In `@src/op/copy.cc`:
- Around line 1863-1865: The cluster multicast mask from GetClusterMask() is
only applied inside LowerBulkCopy(), so non-descriptor or fallback paths (e.g.,
when copy_kind is kBulkLoad1D or other non-bulk paths) ignore it; update the
copy selection/dispatch logic to consult cluster_mask (and the computed
use_multicast) before deciding per-CTA vs multicast strategies so the mask is
honored across all copy paths—specifically propagate or check
cluster_mask/use_multicast where copy mode is selected (places that branch on
kBulkLoad1D, LowerBulkCopy(), or fallback handlers) and ensure any fallback to
per-CTA loads respects the mask by choosing the corresponding multicast-aware
code path or forcing the same source-coordinate logic as the descriptor path.
- Around line 1568-1581: Summary: The SIMT fallback flattens indices using
logical layout (op->indices and op->buffer->shape) but writes into a remapped
physical destination (target_dst_ / target_buffer.access_ptr(2)), causing wrong
element stores. Fix: replace the current linearization that uses op->indices and
op->buffer->shape in this block (where linearized_index is computed and pushed
to args) with a remapped/physical index consistent with target_dst_; use the
target_dst_ remapping API or compute linear index from the target buffer's
physical layout/strides (the same mapping used by ptx_cluster_store /
target_buffer.access_ptr(2)) so produced linearized_index matches the physical
destination. Ensure references: update code around linearized_index,
op->indices, op->buffer->shape, target_dst_, and ptx_cluster_store to use the
same mapping.
• • • • •
* [Exercise requirements]:
1 – Decide whether each statement agrees with the copy.cc review comments, answering yes or no and quoting the deciding words: (a) the cluster multicast mask is applied only inside LowerBulkCopy(); (b) the SIMT fallback flattens indices using the physical layout of the destination; (c) the SIMT fallback issue is placed around line 1863-1865.
2 – Supply the next part of the copy.cc review comments, picking up after their final sentence.
The entries come from a different source than the review comments.

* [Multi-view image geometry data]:
• • • • •
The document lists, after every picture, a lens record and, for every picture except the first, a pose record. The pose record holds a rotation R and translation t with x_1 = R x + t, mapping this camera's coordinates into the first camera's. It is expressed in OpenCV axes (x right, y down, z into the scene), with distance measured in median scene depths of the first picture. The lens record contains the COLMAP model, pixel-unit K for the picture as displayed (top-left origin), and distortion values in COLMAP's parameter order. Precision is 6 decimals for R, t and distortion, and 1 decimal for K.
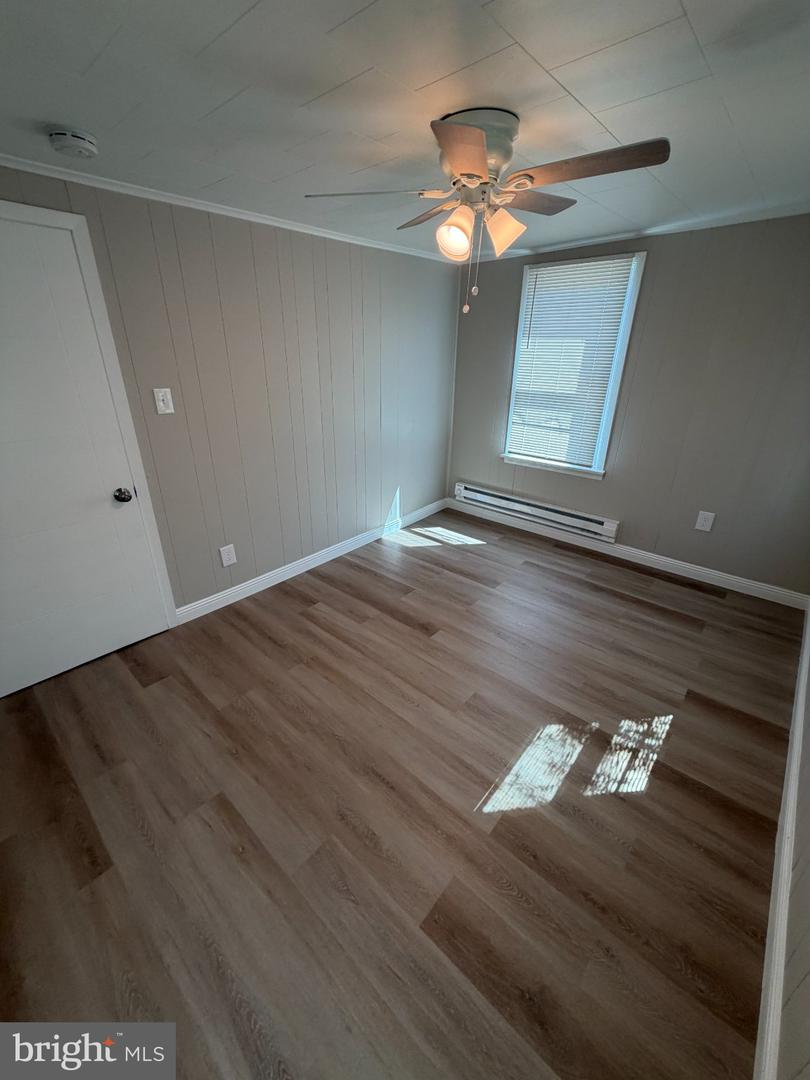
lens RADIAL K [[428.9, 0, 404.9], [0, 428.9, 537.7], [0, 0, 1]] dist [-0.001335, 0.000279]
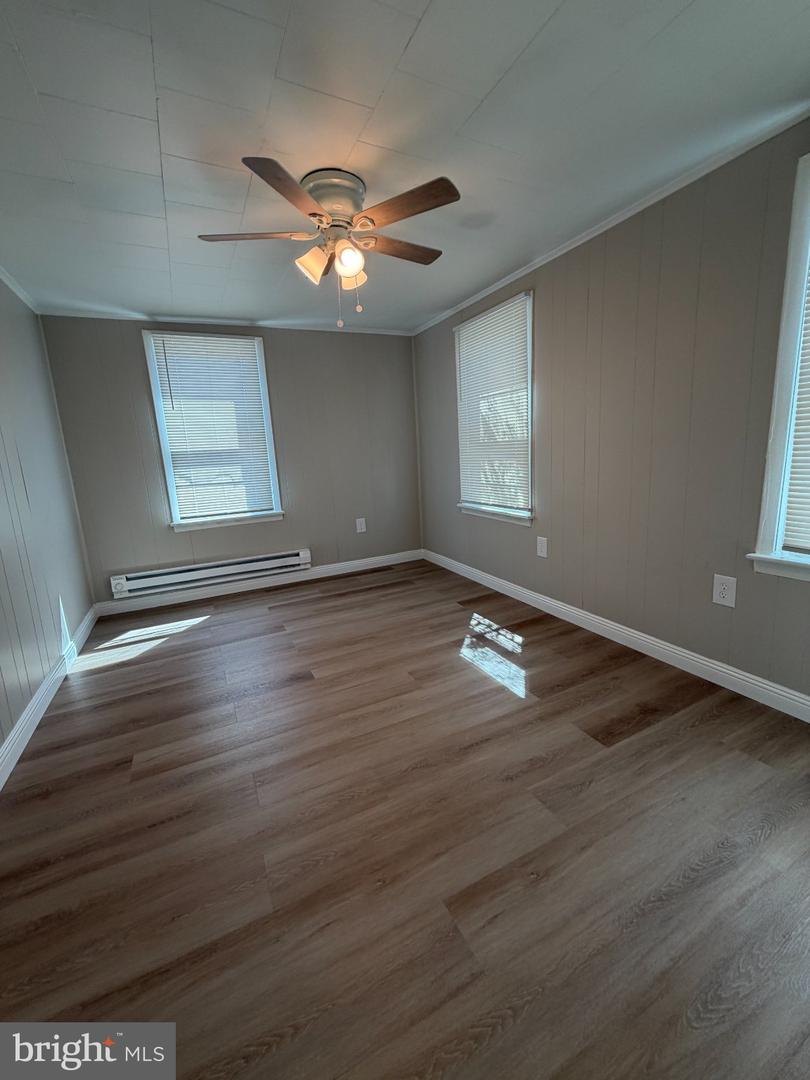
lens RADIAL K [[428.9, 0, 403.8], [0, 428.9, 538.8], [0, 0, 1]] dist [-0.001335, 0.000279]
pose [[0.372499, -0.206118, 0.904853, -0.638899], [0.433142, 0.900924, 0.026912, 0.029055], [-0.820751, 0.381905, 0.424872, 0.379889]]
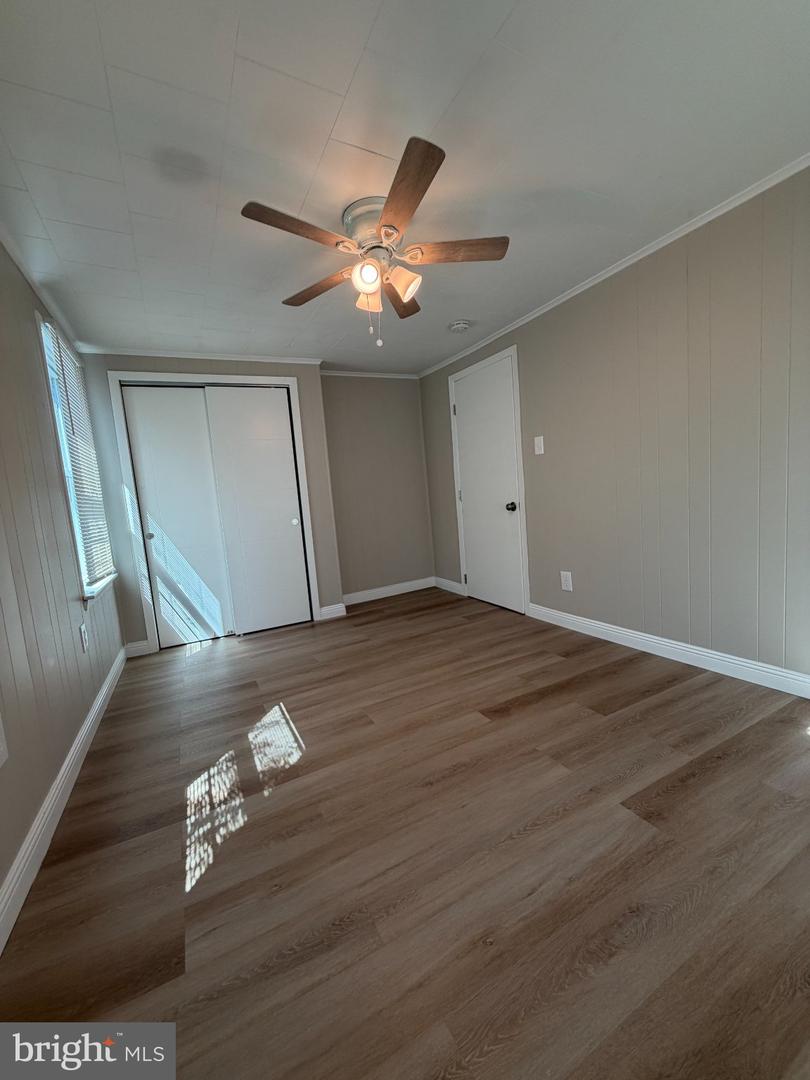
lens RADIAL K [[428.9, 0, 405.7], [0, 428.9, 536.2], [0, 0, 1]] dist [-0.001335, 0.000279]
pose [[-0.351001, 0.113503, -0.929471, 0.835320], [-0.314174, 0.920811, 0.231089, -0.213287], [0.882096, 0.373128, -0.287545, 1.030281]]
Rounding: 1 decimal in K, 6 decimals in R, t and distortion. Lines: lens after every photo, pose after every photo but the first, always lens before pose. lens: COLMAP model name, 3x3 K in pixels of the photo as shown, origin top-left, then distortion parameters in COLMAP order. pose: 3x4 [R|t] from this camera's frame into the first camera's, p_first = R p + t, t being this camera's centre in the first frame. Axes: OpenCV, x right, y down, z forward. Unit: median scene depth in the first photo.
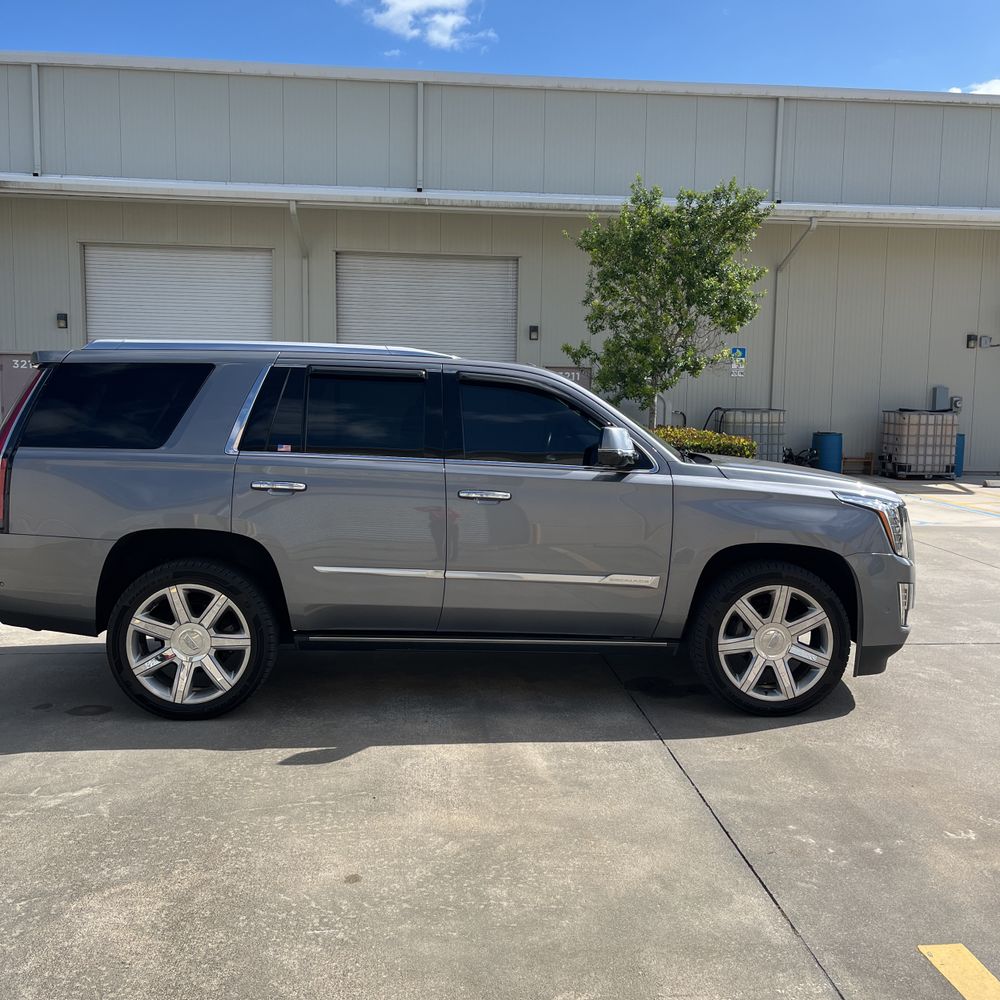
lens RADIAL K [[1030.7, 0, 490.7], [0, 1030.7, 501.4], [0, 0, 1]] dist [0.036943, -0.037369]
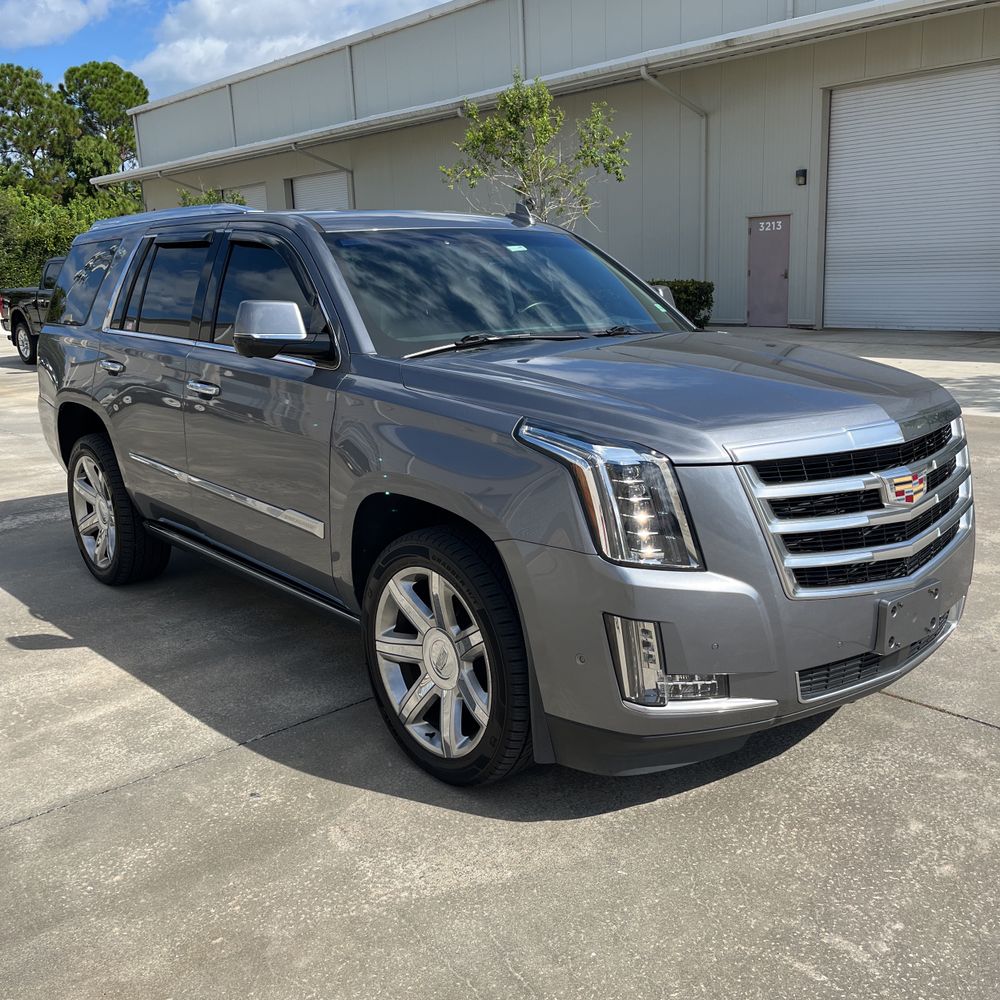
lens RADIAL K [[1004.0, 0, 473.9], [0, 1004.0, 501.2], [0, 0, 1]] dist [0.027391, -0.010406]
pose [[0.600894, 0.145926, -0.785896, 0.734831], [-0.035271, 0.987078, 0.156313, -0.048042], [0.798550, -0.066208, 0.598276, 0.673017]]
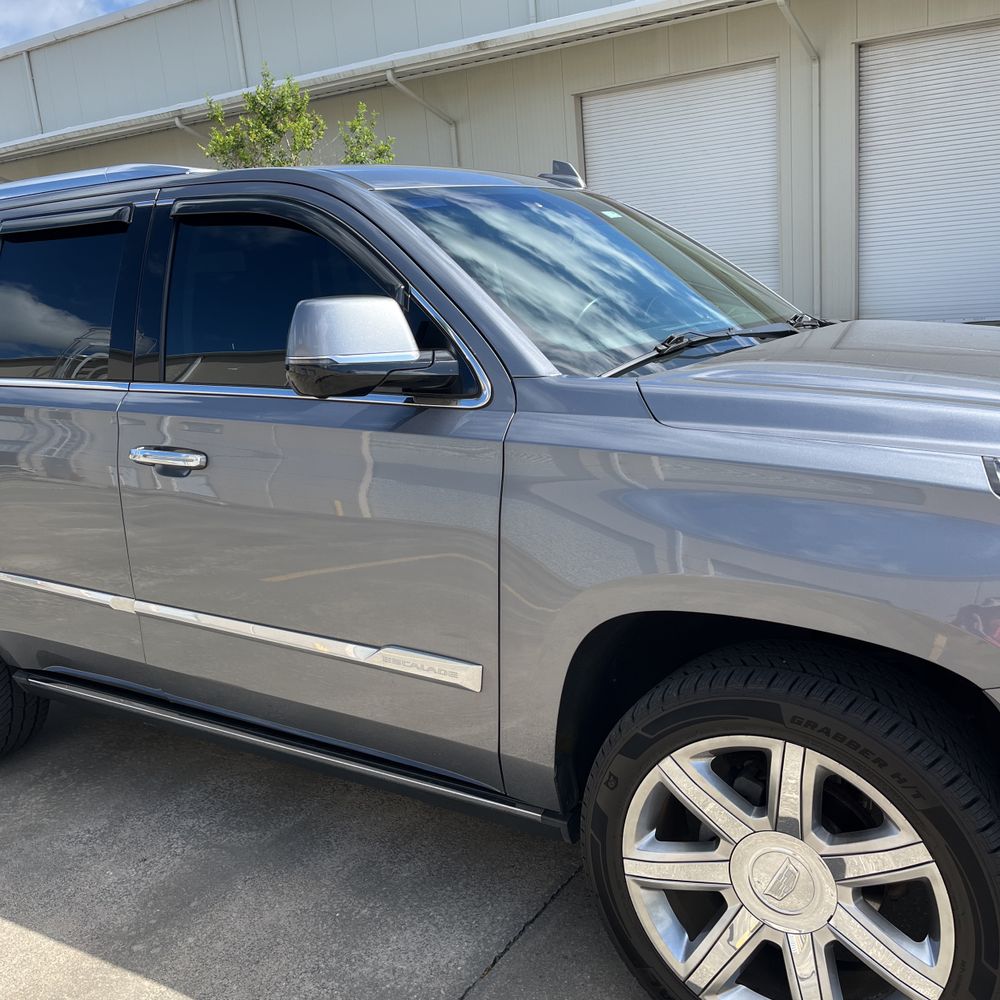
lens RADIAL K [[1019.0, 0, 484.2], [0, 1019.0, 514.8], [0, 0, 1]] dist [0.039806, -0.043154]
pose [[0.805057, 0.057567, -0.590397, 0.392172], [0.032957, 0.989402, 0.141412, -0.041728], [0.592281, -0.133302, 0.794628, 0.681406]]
• • • • •
* [Results of the tasks]:
1 –
(a) Yes: "The cluster multicast mask from GetClusterMask() is only applied inside LowerBulkCopy()"
(b) No: "The SIMT fallback flattens indices using logical layout (op->indices and op->buffer->shape)"
(c) No: "Around line 1568-1581: Summary: The SIMT fallback"

2 –
In `@src/transform/lower_hopper_intrin.cc`:
- Around line 140-145: The managed-barrier allocation currently only reserves
num_managed_barriers_ slots starting at ID 0 which can collide with
backend-reserved IDs (1 and 2); change the allocation and base so user-managed
barriers start at ID 3. Concretely, introduce a reserved_offset (3) and adjust
the allocation call (the CreateBarriers invocation currently assigned to
alloc_mbarrier) to request reserved_offset + num_managed_barriers_ slots, and
ensure any use of get_mbarrier(barrier_base + i) (and the barrier_base value set
elsewhere) is shifted by reserved_offset; also verify InjectTmaBarrier logic
that rewrites descriptor-based TMA loads to get_mbarrier(0) is updated to
account for the new base so no user-managed slot overlaps IDs 1 and 2.
---
Duplicate comments:
In `@docs/programming_guides/cluster_tma.md`:
- Line 6: The documentation examples use the deprecated launch argument name
`cluster_size`; update every occurrence (including the instances at lines noted)
to the current argument name `cluster_dims` so examples match the current API;
search for and replace `cluster_size` with `cluster_dims` in code snippets and
prose within this document (e.g., in example invocations and parameter
descriptions) to ensure examples compile and reflect the active launch argument.
In `@src/op/copy.cc`:
- Around line 1482-1515: The bulk-copy fast path flattens ranges into a raw byte
span (compute_linear_offset + size_bytes = total_elements * src->dtype.bytes())
which is only correct for contiguous, same-layout, same-dtype transfers; update
the logic before building dst_ptr/src_ptr and calling tma_store_cluster() to
verify that src and dst are element-contiguous, have identical dtype, and are
not subject to swizzle or layout transformations (i.e., the exact conditions
required for a bytewise memcpy). If any of those checks fail, do not construct
the TMA bulk path (dst.access_ptr/src.access_ptr + tma_store_cluster call);
instead fall back to the existing SIMT copy path so element-wise semantics are
preserved. Ensure the guards reference compute_linear_offset,
total_elements/size_bytes, dst.access_ptr, src.access_ptr and tma_store_cluster
so the correct branch is chosen at runtime/compile-time.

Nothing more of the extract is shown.